Discussion followed amongst members of the ‘Astronomy, Mathematics, and Physics’ section of ANZAAS. ‘We have worked out all the cycles in England’, commented Sir George Simpson, the Director of the British Meteorological Bureau, ‘but they only give you an explanation of about 1 per cent of the weather variations’. Nonetheless, he advised Jones to continue his observations in the hope of finding some mathematical relation from which ‘reliable deductions’ could be made. Speaking ‘as one prophet to a brother prophet’, Professor VA Bailey similarly urged Jones to make predictions that were open to scientific verification.

The mood changed, however, when Edward Kidson, the New Zealand government meteorologist, took the floor. Detailed criticism of Jones’s paper ‘would be merely a waste of time’, he asserted. Indeed, he insisted that Jones himself had ‘no clear mental picture’ of the mechanisms he was describing. Kidson was in no mind to indulge the fancies of the elderly Queenslander, and moved that the section express an opinion that the paper ‘fell far below the standard which should be expected in a communication to such a gathering of scientists’. Discussion was quashed, and Jones withdrew, disappointed.

This ‘harsh and ill-mannered’ treatment outraged The Land newspaper, one of Jones’s most steadfast supporters. ‘It was a clear indication’, the newspaper thundered, ‘of just what Mr Jones can expect at the hands of those scientists who believe that because a system is new, or not universally accepted, it lacks merit or is not even worthy of investigation’. It warned the government to ensure that such ‘biased critics’ were not appointed to the committee that was to review Jones’s system. Country Life lambasted ‘so-called scientists’ whose intolerance made the newspaper ‘inclined to despair of “homo sapiens”’. But ‘the joke is on them’, the article concluded, for while Inigo Jones’s efforts at long-range forecasting had won him the admiration of ordinary farmers, ‘the official academicised meteorologists of the world cannot accurately forecast the weather a day ahead’.
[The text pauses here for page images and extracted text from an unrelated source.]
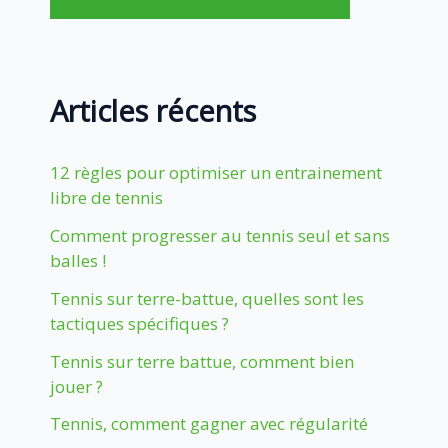
Articles récents
12 règles pour optimiser un entrainement
libre de tennis
Comment progresser au tennis seul et sans
balles !
Tennis sur terre-battue, quelles sont les
tactiques spécifiques ?
Tennis sur terre battue, comment bien
jouer ?
Tennis, comment gagner avec régularité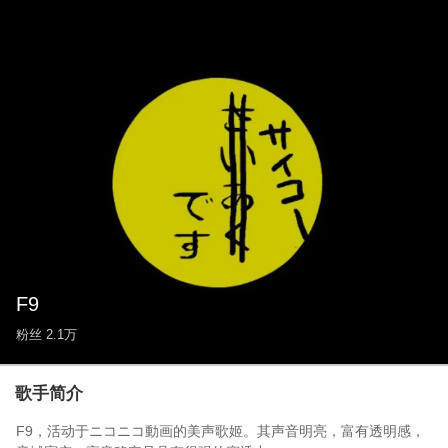
F9
粉丝
2.1万
歌手简介
F9，活动于ニコニコ動画的美声歌姬。其声音明亮，富有透明感，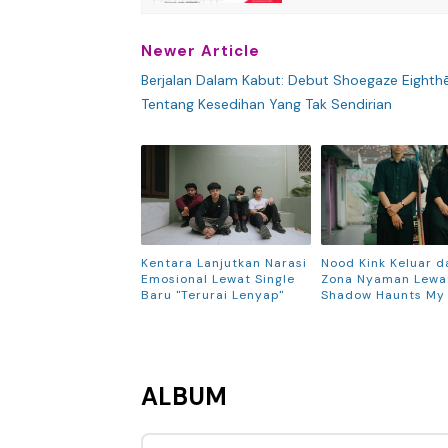
Newer Article
Berjalan Dalam Kabut: Debut Shoegaze Eighth
Tentang Kesedihan Yang Tak Sendirian
Kentara Lanjutkan Narasi
Nood Kink Keluar d
Emosional Lewat Single
Zona Nyaman Lewat
Baru "Terurai Lenyap"
Shadow Haunts My
ALBUM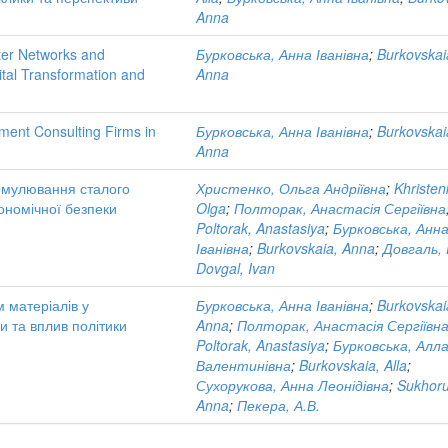
Anna
ter Networks and
Бурковська, Анна Іванівна
;
Burkovskai
ital Transformation and
Anna
ment Consulting Firms in
Бурковська, Анна Іванівна
;
Burkovskai
Anna
тимулювання сталого
Христенко, Ольга Андріївна
;
Khristen
ономічної безпеки
Olga
;
Полторак, Анастасія Сергіївна
Poltorak, Anastasiya
;
Бурковська, Анн
Іванівна
;
Burkovskaia, Anna
;
Довгаль, І
Dovgal, Ivan
 матеріалів у
Бурковська, Анна Іванівна
;
Burkovskai
и та вплив політики
Anna
;
Полторак, Анастасія Сергіївн
Poltorak, Anastasiya
;
Бурковська, Алл
Валентинівна
;
Burkovskaia, Alla
;
Сухорукова, Анна Леонідівна
;
Sukhoru
Anna
;
Пекера, А.В.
The ANZAAS Congress marked a critical moment in Jones’s career, as he waited for the review committee to pass judgement on his system. But the Congress also highlighted the dramatic divergence in opinions surrounding the weather prophet himself. For some Inigo Jones was a neglected visionary, to others nothing more than a crank. While now he is generally cast as an amusing sidelight in the development of Australian meteorology, he is still remembered by many as a great Queensland scientist, and his forecasts continue to attract attention — particularly in times of drought.

As we grapple still with the unpredictability of our climate, with the difficulties of seasonal forecasting, it seems worthwhile to reconsider the life and work of a man who was believed to hold the answer to our uncertainties. This is not a complete biography of Inigo Jones. Instead it is an attempt to trace some of the events , influences, and relationships that culminated in the review of his system in 1939. The focus is on the way Jones and his quest were perceived — by meteorologists, by scientists, by supporters, and, of course, by himself.